Pertanto, l’unità abitativa all’interno di un edificio plurifamiliare dotata di accesso autonomo fruisce del Superbonus autonomamente, indipendentemente dalla circostanza che la stessa faccia parte di un condominio o disponga di parti comuni con altre unità abitative (ad esempio il tetto). (….)

Successivamente, il legislatore è intervenuto inserendo, in sede di conversione del decreto legge n. 104 del 2020 (legge 13 ottobre 2020, n. 126) all’articolo 119, il comma 1-bis ai sensi del quale «Ai fini del presente articolo, per “accesso autonomo dall’esterno” si intende un accesso indipendente, non comune ad altre unità immobiliari, chiuso da cancello o portone d’ingresso che consenta l’accesso dalla strada o da cortile o da giardino anche di proprietà non esclusiva».

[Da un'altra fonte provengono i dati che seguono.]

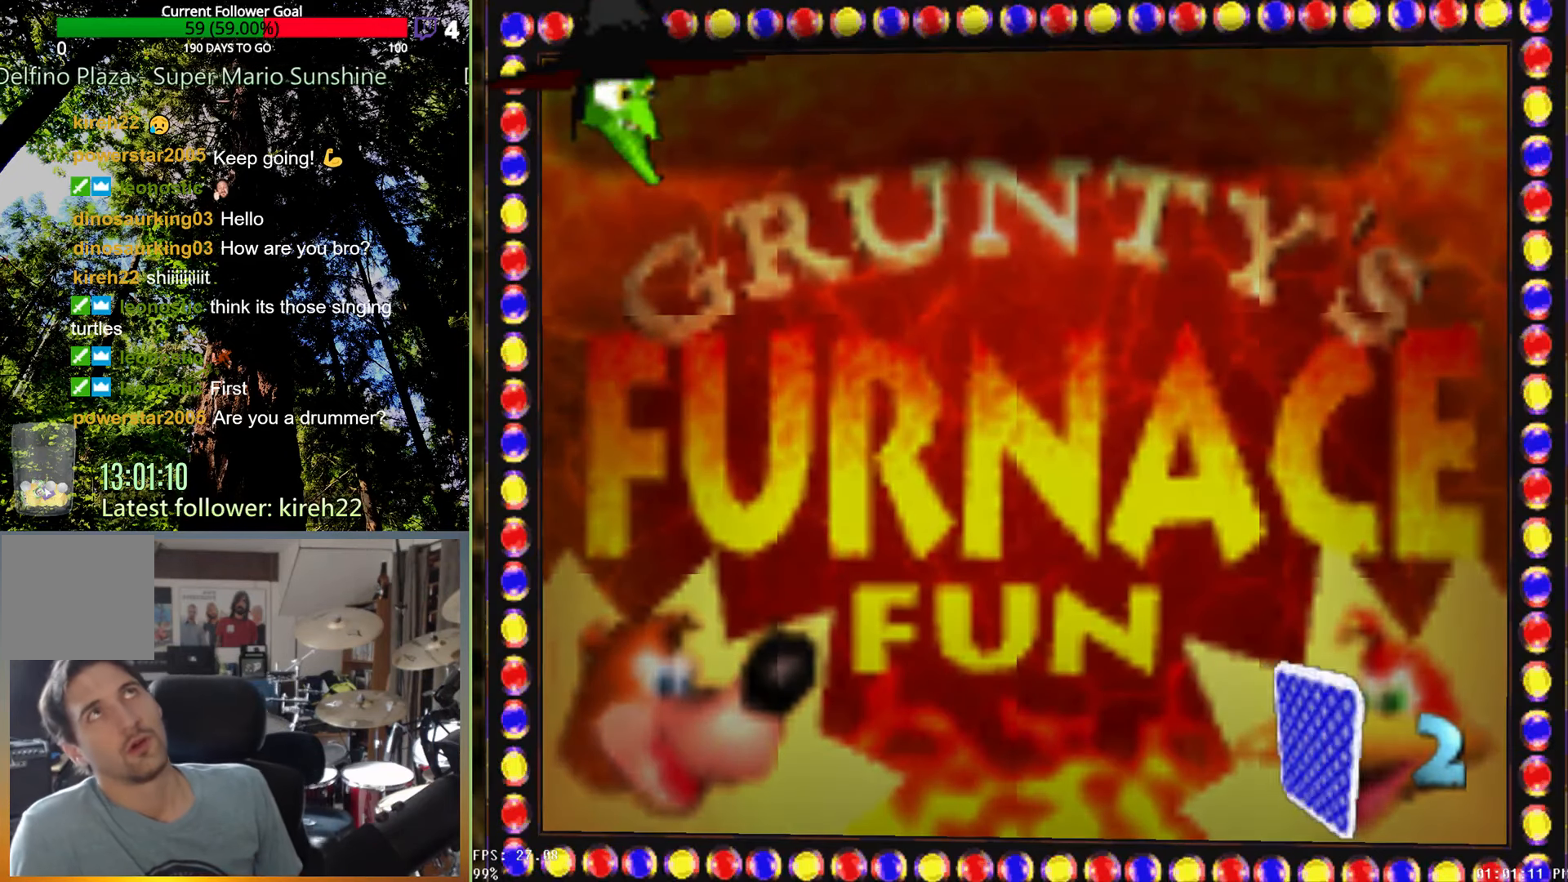
{"buttons": [], "left_stick": "center", "right_stick": "center", "events": []}
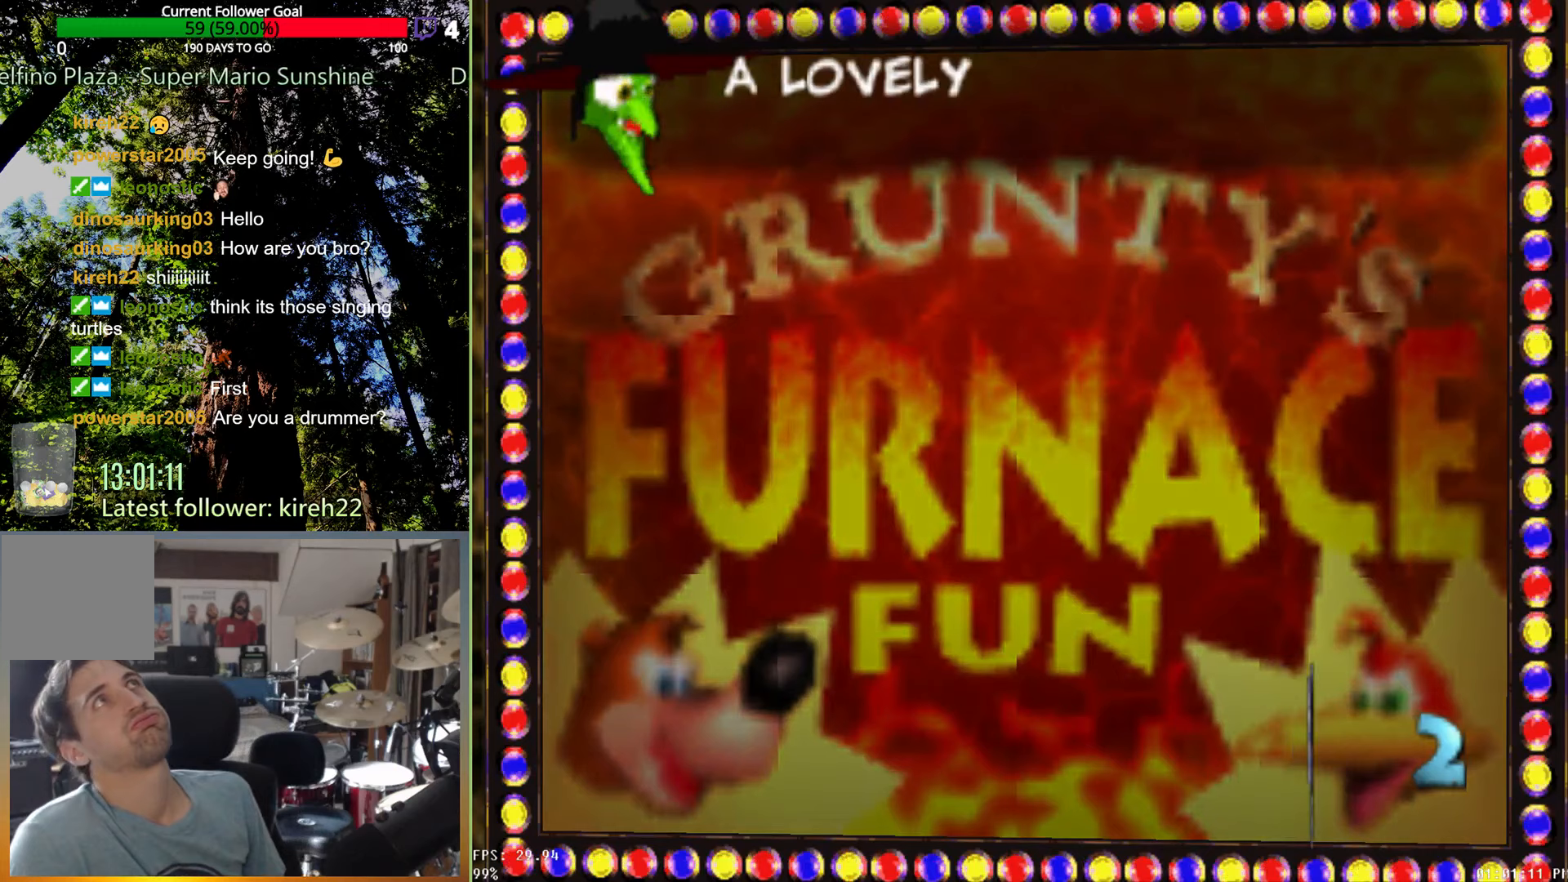
{"buttons": [], "left_stick": "center", "right_stick": "center", "events": []}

 A seguito di tale modifica normativa, pertanto, si può ritenere che l’unità immobiliare abbia “accesso autonomo dall’esterno” quando all’immobile si accede attraverso una strada privata e/o in multiproprietà o attraverso un terreno di utilizzo comune, ma non esclusivo, non essendo rilevante la proprietà pubblica o privata e/o esclusiva del possessore dell’unità immobiliare all’accesso in questione ovvero quando si è in presenza di accesso anche da cortile/passaggio comune che affaccia su strada.

Ne consegue che, nel rispetto di tutti i requisiti normativamente previsti, l’Istante possa accedere alle misure fiscali previste dall’articolo 119 del decreto Rilancio anche se l’accesso all’unità immobiliare oggetto dell’intervento avviene da un percorso pedonale privato di libero accesso dall’esterno.”